Start the Sysbench load

/usr/bin/sysbench oltp_write_only --mysql-socket=/tmp/mysql.sock --mysql-user=root --mysql-db=test --tables=1 --table-size=1000 --report-interval=1 --percentile=99 --max-time=3000000 --threads=100 --rand-type=uniform prepare/run

Execute the special transaction

mysql> show create table a;
+-------+-----------------------------------------------------------------------------------------------------------------------------------------------------------------------------------------------------------------+
| Table | Create Table |
+-------+-----------------------------------------------------------------------------------------------------------------------------------------------------------------------------------------------------------------+
| a | CREATE TABLE a (
id bigint NOT NULL AUTO_INCREMENT,
val varbinary(3000) DEFAULT NULL,
PRIMARY KEY (id)
) ENGINE=InnoDB AUTO_INCREMENT=67828711 DEFAULT CHARSET=utf8mb4 COLLATE=utf8mb4_0900_ai_ci |
+-------+-----------------------------------------------------------------------------------------------------------------------------------------------------------------------------------------------------------------+
1 row in set (0.01 sec)
insert into a values (null, repeat('a',3000)); // loop
mysql> select max(id) from a;
+----------+
| max(id) |
+----------+
| 67763687 |
+----------+
1 row in set (0.00 sec)
mysql> update a set val='b' where id=67763687;
Query OK, 1 row affected (0.00 sec)
Rows matched: 1 Changed: 1 Warnings: 0
mysql> begin;
Query OK, 0 rows affected (0.00 sec)
mysql> delete from a where val='b';
Query OK, 1 row affected (6 min 8.69 sec)
mysql> commit;
Query OK, 0 rows affected (3.18 sec)

It can be observed that during the execution of the COMMIT, the TPS of the Sysbench load dropped to zero.

[ 456s ] thds: 100 tps: 35926.94 qps: 215490.63 (r/w/o: 0.00/143644.76/71845.88) lat (ms,99%): 12.52 err/s: 2.00 reconn/s: 0.00
[ 457s ] thds: 100 tps: 34449.96 qps: 206749.78 (r/w/o: 0.00/137834.85/68914.93) lat (ms,99%): 13.70 err/s: 7.00 reconn/s: 0.00
[ 458s ] thds: 100 tps: 19493.31 qps: 116943.86 (r/w/o: 0.00/77951.24/38992.62) lat (ms,99%): 9.39 err/s: 4.00 reconn/s: 0.00
[ 459s ] thds: 100 tps: 6.00 qps: 152.00 (r/w/o: 0.00/139.00/13.00) lat (ms,99%): 1376.60 err/s: 1.00 reconn/s: 0.00
[ 460s ] thds: 100 tps: 0.00 qps: 0.00 (r/w/o: 0.00/0.00/0.00) lat (ms,99%): 0.00 err/s: 0.00 reconn/s: 0.00
[ 461s ] thds: 100 tps: 6845.85 qps: 41017.12 (r/w/o: 0.00/27327.42/13689.71) lat (ms,99%): 3267.19 err/s: 1.00 reconn/s: 0.00
[ 462s ] thds: 100 tps: 36843.18 qps: 221055.08 (r/w/o: 0.00/147363.72/73691.36) lat (ms,99%): 11.87 err/s: 3.00 reconn/s: 0.00
[ 463s ] thds: 100 tps: 33417.34 qps: 200541.05 (r/w/o: 0.00/133699.36/66841.68) lat (ms,99%): 10.84 err/s: 7.00 reconn/s: 0.00

Also, you mentioned that directly removing the lock structure from trx_locks during the try_unlock phase might lead to a dangling pointer problem. 

I analyzed the references to lock_sys->rec_hash and trx_locks, and it seems that they are both accessed under the protection of the relevant lock, and the rec - lock is not further cached after the lock is released. 

Does this mean that it's possible to move the lock structures that will no longer be valid from trx_locks into a cache during try_unlock and reuse them during alloc_lock?

Hello Zhang Ruyi,

Thank you for the report and test case.
My sincere apologies, I missed your last update. 

regards,
Umesh

8.0.42 test results

Attachment: 116813_8.0.42.results (application/octet-stream, text), 95.46 KiB.

Hello, here are some of our subsequent findings.
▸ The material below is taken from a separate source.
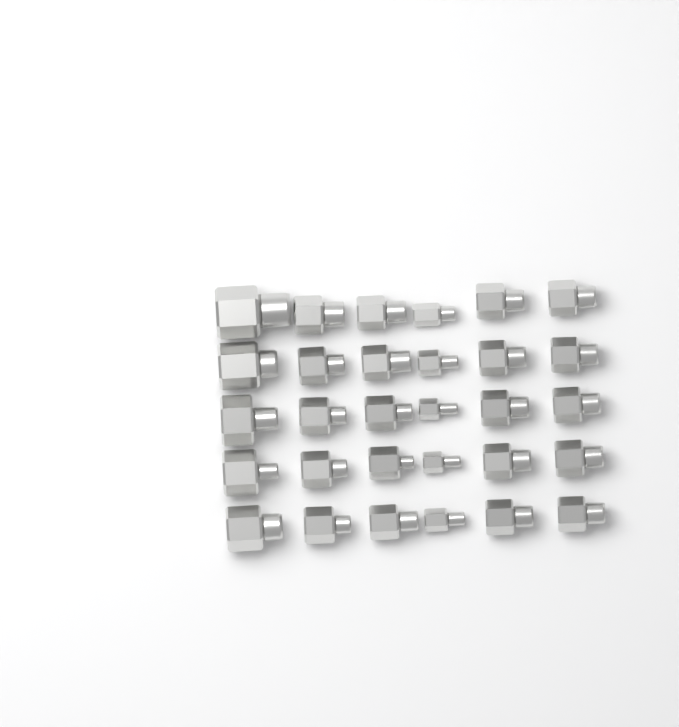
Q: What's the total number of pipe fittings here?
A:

This issue is only triggered when `binlog_order_commits=ON`. The reason is that when it is set to ON, `MYSQL_BIN_LOG::ordered_commit` holds the `LOCK_commit` lock during the `commit_stage`. If the `commit_stage` needs to handle a large number of lock releases, the submission of subsequent transactions will be blocked for a long time.